### Record set
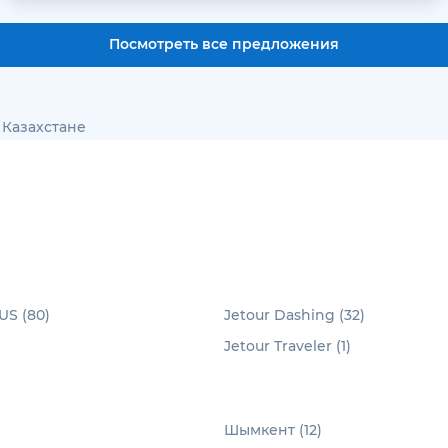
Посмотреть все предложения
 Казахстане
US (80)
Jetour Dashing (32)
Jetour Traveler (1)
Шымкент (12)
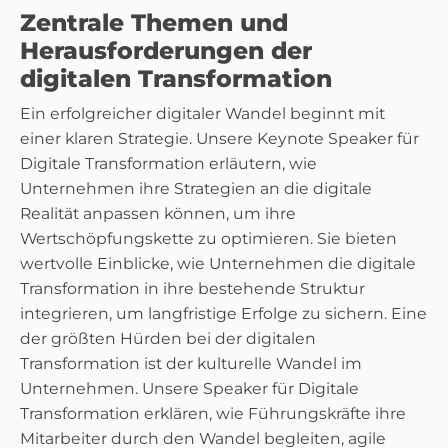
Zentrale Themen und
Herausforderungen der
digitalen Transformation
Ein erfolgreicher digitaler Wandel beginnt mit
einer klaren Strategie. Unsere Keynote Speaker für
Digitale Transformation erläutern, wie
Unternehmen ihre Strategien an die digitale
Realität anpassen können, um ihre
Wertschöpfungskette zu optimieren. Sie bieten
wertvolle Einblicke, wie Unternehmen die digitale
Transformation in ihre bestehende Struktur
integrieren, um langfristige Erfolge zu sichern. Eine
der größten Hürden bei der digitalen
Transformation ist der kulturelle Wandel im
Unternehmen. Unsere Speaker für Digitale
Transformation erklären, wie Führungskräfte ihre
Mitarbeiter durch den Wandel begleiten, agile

### Task prompt
Output the lines from the one with "Herausforderungen der" to the final line of the entries above, exactly as they stand, please, and nothing else.

### Exercise result
Herausforderungen der
digitalen Transformation
Ein erfolgreicher digitaler Wandel beginnt mit
einer klaren Strategie. Unsere Keynote Speaker für
Digitale Transformation erläutern, wie
Unternehmen ihre Strategien an die digitale
Realität anpassen können, um ihre
Wertschöpfungskette zu optimieren. Sie bieten
wertvolle Einblicke, wie Unternehmen die digitale
Transformation in ihre bestehende Struktur
integrieren, um langfristige Erfolge zu sichern. Eine
der größten Hürden bei der digitalen
Transformation ist der kulturelle Wandel im
Unternehmen. Unsere Speaker für Digitale
Transformation erklären, wie Führungskräfte ihre
Mitarbeiter durch den Wandel begleiten, agile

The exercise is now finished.